==== Record excerpts ====

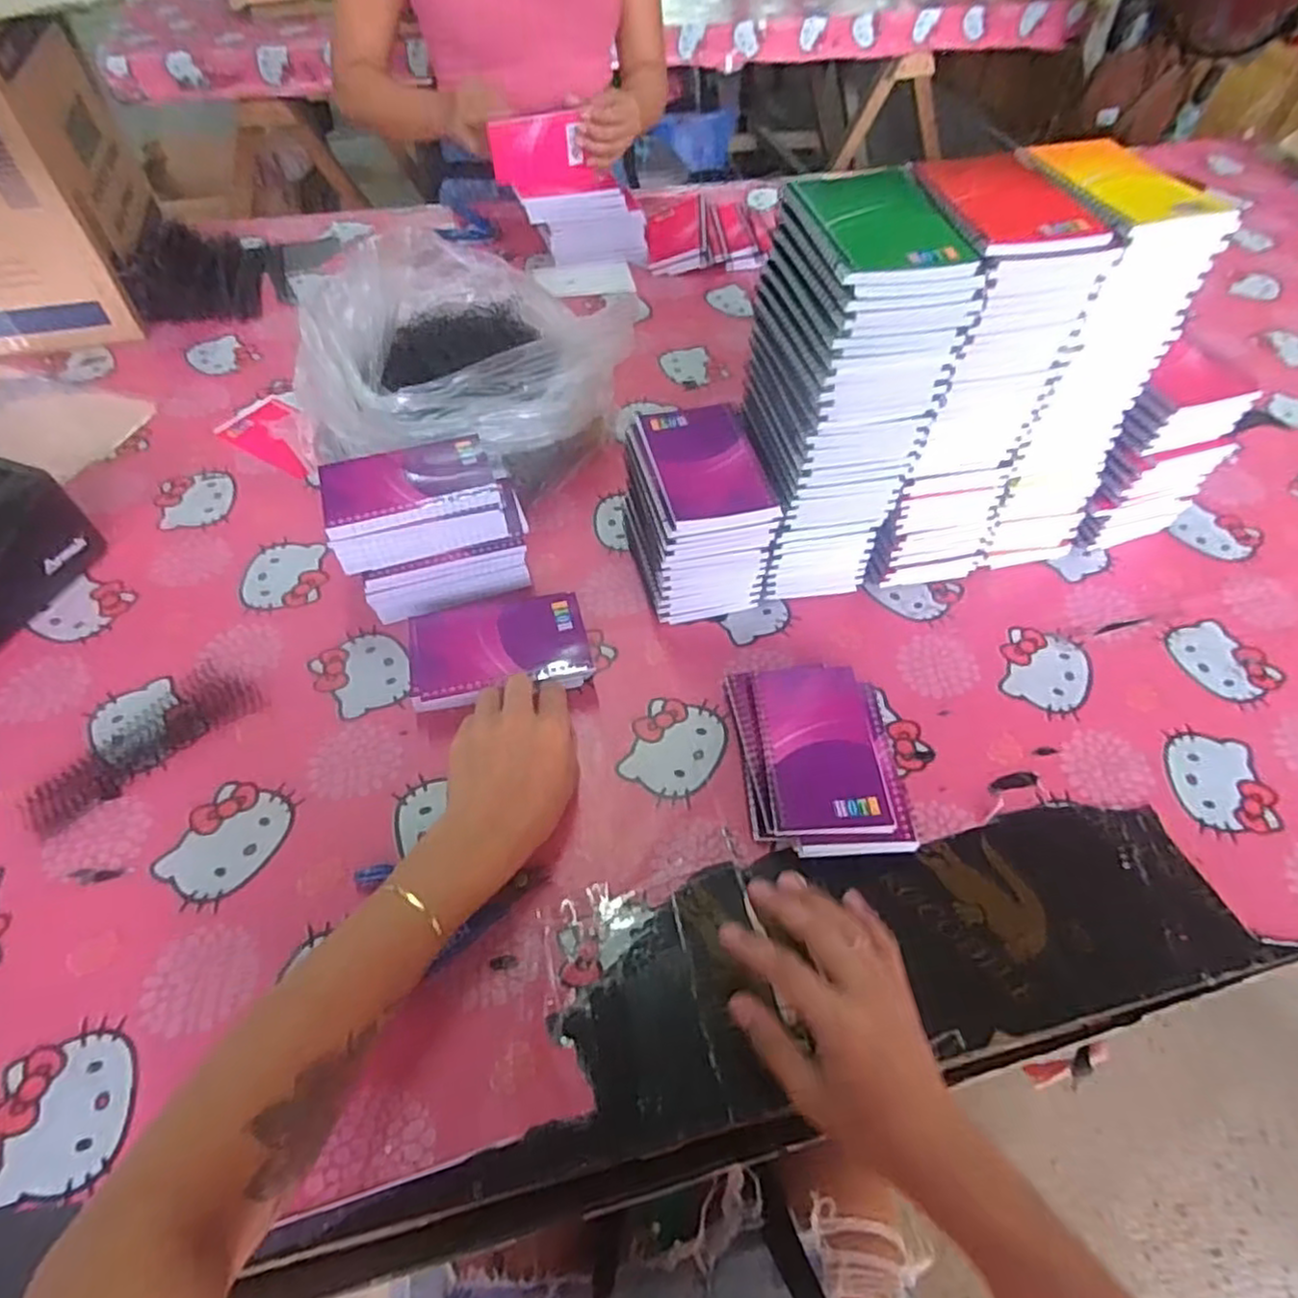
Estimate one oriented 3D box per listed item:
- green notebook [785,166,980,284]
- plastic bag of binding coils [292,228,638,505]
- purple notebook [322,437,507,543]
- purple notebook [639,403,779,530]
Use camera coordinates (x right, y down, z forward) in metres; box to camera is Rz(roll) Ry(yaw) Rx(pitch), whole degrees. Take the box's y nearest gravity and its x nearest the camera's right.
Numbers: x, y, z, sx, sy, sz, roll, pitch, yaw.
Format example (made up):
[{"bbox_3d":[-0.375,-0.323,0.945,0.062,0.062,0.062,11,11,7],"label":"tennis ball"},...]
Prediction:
[{"bbox_3d":[0.143,-0.269,0.451,0.088,0.015,0.141,-7,54,-6],"label":"green notebook"},{"bbox_3d":[-0.177,-0.259,0.687,0.239,0.156,0.253,29,58,18],"label":"plastic bag of binding coils"},{"bbox_3d":[-0.191,-0.135,0.568,0.128,0.016,0.087,-15,56,-12],"label":"purple notebook"},{"bbox_3d":[0.043,-0.146,0.557,0.083,0.013,0.130,-10,55,-8],"label":"purple notebook"}]

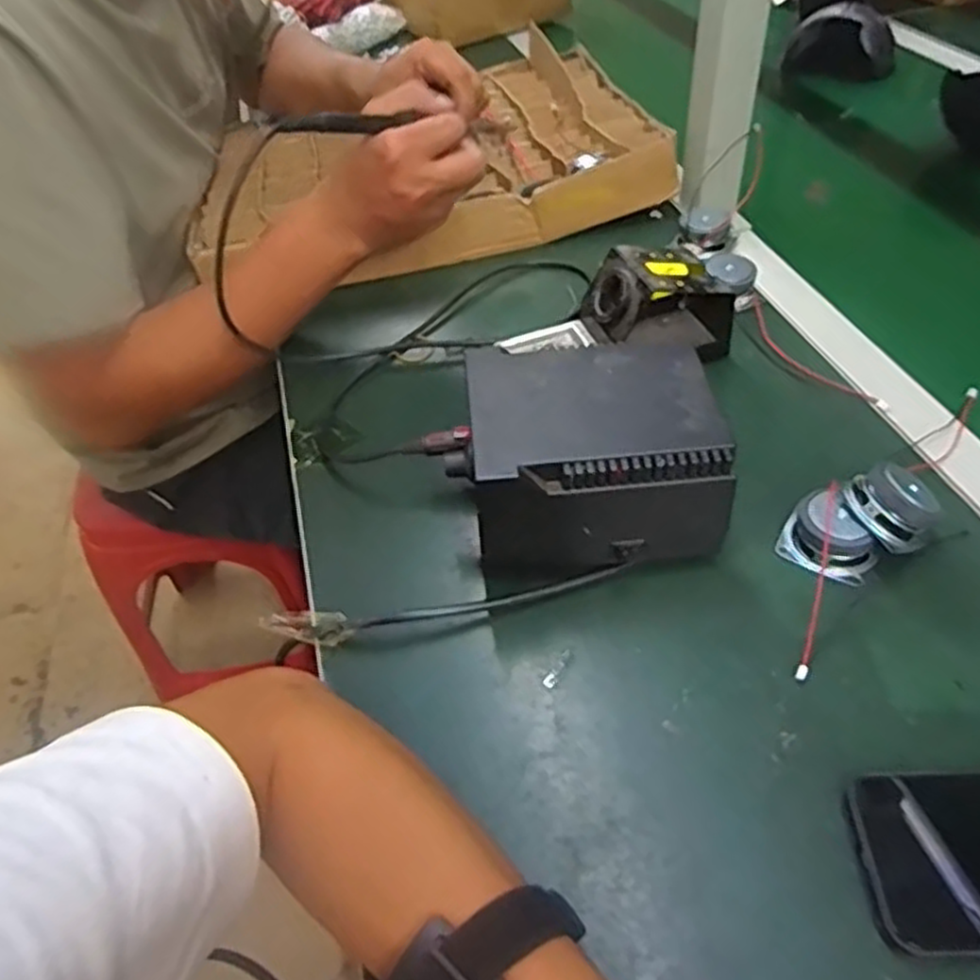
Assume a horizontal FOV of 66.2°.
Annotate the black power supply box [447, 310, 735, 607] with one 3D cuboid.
[{"bbox_3d":[0.056,-0.018,0.441,0.149,0.103,0.115,-11,48,-1],"label":"black power supply box"}]

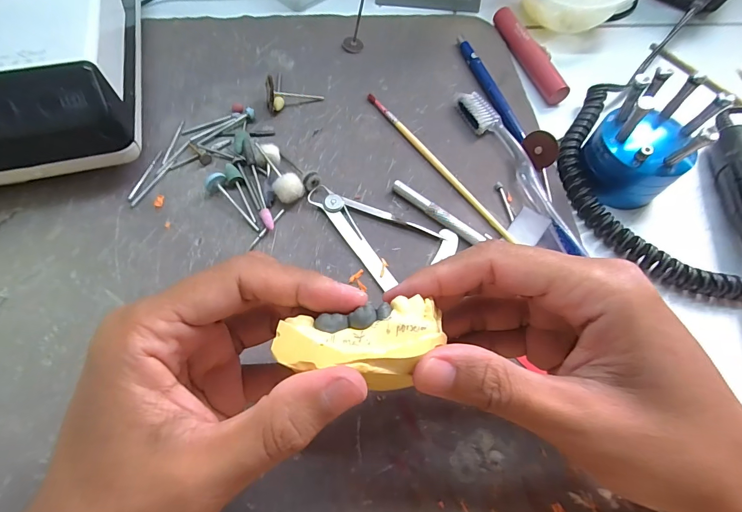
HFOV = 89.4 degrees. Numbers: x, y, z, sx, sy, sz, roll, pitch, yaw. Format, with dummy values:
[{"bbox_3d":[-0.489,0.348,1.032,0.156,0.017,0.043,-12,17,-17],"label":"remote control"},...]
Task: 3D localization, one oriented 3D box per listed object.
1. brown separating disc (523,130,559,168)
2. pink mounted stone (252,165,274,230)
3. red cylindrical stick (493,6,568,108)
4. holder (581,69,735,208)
[{"bbox_3d":[0.118,-0.075,0.258,0.004,0.019,0.025,-17,76,-48],"label":"brown separating disc"},{"bbox_3d":[-0.072,-0.038,0.242,0.007,0.006,0.050,-19,67,-12],"label":"pink mounted stone"},{"bbox_3d":[0.130,-0.170,0.314,0.017,0.016,0.106,-16,66,-10],"label":"red cylindrical stick"},{"bbox_3d":[0.175,-0.072,0.239,0.054,0.065,0.058,1,64,-3],"label":"holder"}]

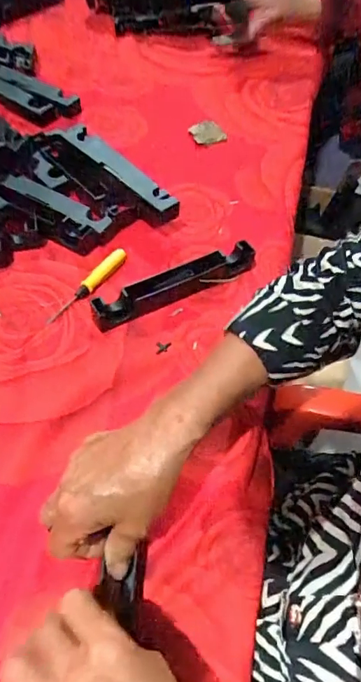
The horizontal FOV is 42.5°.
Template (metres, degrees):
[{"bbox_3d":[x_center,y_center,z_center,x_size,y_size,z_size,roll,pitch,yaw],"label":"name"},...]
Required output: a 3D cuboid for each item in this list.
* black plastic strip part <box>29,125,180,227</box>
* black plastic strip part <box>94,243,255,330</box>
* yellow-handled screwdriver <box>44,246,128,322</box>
[{"bbox_3d":[-0.099,-0.210,0.581,0.214,0.030,0.064,38,62,22],"label":"black plastic strip part"},{"bbox_3d":[-0.004,-0.063,0.508,0.192,0.030,0.028,-24,61,-19],"label":"black plastic strip part"},{"bbox_3d":[-0.098,-0.062,0.506,0.016,0.011,0.121,30,59,16],"label":"yellow-handled screwdriver"}]

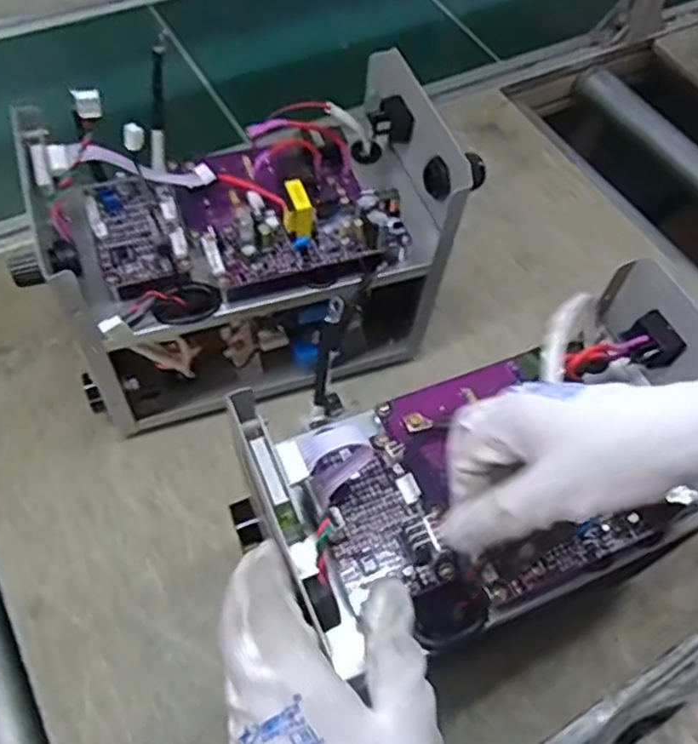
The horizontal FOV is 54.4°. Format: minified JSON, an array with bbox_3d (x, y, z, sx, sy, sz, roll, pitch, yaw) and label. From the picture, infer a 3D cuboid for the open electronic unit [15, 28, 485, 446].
[{"bbox_3d":[-0.072,-0.093,0.548,0.290,0.216,0.177,-11,59,-10],"label":"open electronic unit"}]

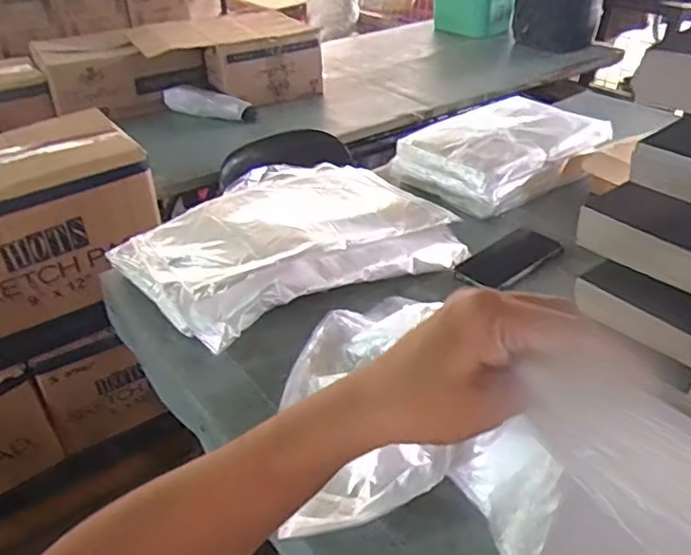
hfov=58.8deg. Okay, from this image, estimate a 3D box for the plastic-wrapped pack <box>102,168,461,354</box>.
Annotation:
[{"bbox_3d":[-0.076,-0.069,0.928,0.450,0.055,0.368,-27,41,-29],"label":"plastic-wrapped pack"}]

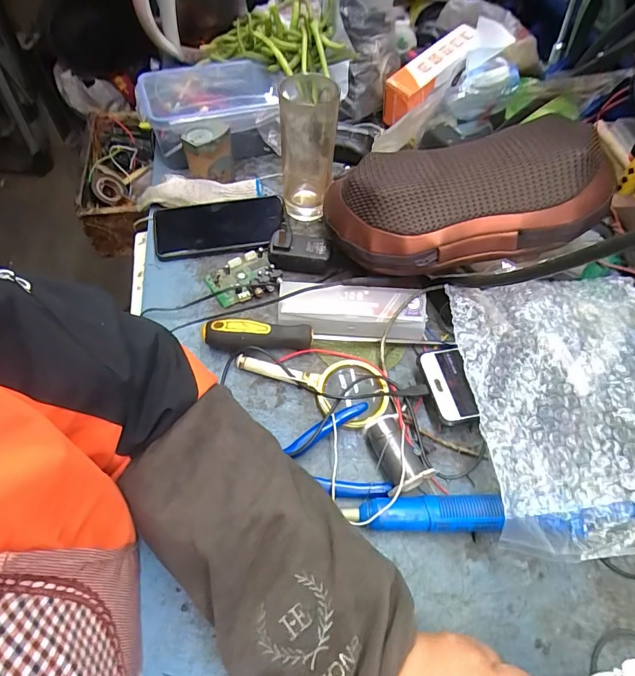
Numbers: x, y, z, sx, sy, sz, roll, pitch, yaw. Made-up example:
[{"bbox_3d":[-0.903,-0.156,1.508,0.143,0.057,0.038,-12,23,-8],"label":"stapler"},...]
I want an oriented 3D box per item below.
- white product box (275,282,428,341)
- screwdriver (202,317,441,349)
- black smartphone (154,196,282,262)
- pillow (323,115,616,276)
[{"bbox_3d":[0.036,-0.027,0.436,0.153,0.034,0.052,7,57,1],"label":"white product box"},{"bbox_3d":[0.003,-0.001,0.418,0.233,0.033,0.024,1,57,-3],"label":"screwdriver"},{"bbox_3d":[-0.121,-0.140,0.512,0.153,0.017,0.077,-8,58,-9],"label":"black smartphone"},{"bbox_3d":[0.138,-0.137,0.411,0.257,0.085,0.114,-7,57,11],"label":"pillow"}]

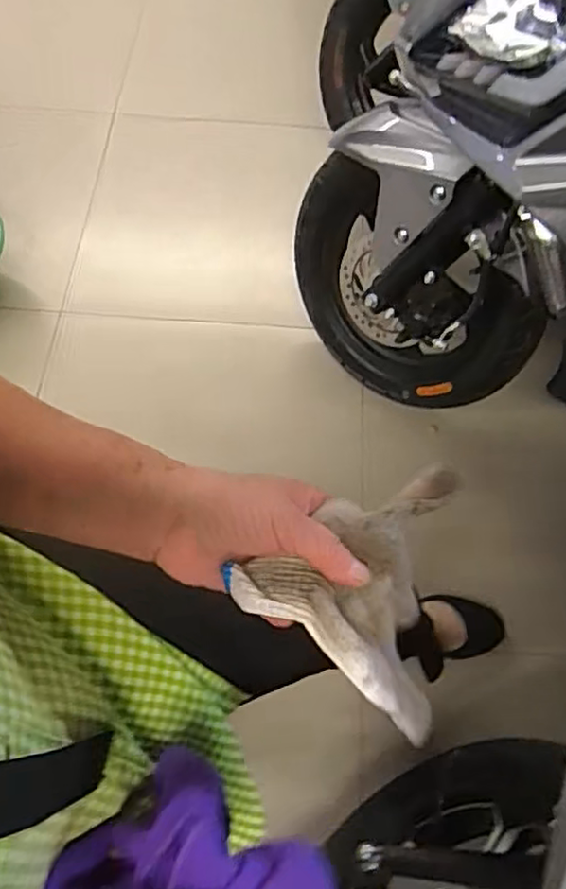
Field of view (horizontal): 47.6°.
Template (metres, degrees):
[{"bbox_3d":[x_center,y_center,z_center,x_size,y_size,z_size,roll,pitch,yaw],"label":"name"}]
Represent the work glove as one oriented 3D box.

====

▶ _Assigned task_
Identify each line in the records above containing the word "example"; copy those lines.

▶ _Response box_
Format example (made up):
Numbers: x, y, z, sx, sy, sz, roll, pitch, yaw. Made-up example:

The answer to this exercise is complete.